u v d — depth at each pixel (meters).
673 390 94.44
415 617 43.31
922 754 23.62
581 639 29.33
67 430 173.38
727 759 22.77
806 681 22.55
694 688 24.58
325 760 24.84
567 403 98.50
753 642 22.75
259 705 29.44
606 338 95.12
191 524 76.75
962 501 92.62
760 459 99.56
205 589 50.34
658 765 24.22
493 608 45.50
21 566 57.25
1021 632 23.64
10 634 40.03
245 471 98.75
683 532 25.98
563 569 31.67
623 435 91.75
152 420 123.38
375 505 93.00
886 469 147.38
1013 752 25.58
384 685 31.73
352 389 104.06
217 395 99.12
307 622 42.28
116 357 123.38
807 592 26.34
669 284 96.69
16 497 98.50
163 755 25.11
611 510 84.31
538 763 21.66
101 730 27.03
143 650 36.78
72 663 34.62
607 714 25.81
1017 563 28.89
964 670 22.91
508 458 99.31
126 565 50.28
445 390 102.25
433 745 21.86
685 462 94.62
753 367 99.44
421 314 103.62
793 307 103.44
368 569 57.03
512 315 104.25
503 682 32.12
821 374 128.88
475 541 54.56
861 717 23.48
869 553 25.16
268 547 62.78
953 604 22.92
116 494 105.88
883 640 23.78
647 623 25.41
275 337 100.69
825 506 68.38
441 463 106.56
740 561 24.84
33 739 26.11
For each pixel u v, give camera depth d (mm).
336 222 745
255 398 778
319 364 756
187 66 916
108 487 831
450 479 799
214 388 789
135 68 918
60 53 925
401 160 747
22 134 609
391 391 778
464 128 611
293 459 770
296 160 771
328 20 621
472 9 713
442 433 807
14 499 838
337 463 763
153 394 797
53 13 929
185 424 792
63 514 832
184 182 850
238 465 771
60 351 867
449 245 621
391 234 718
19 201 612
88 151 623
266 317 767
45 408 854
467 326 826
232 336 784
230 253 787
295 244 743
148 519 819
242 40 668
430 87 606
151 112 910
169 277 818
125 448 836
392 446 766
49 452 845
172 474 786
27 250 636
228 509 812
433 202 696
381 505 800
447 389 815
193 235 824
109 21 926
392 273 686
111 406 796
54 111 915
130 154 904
__________________________________________________
WHAT THE EXERCISE ASKS
Show every line from the entries above in which "each" appears.

TASK OUTPUT
u v d — depth at each pixel (meters).
For each pixel u v, give camera depth d (mm).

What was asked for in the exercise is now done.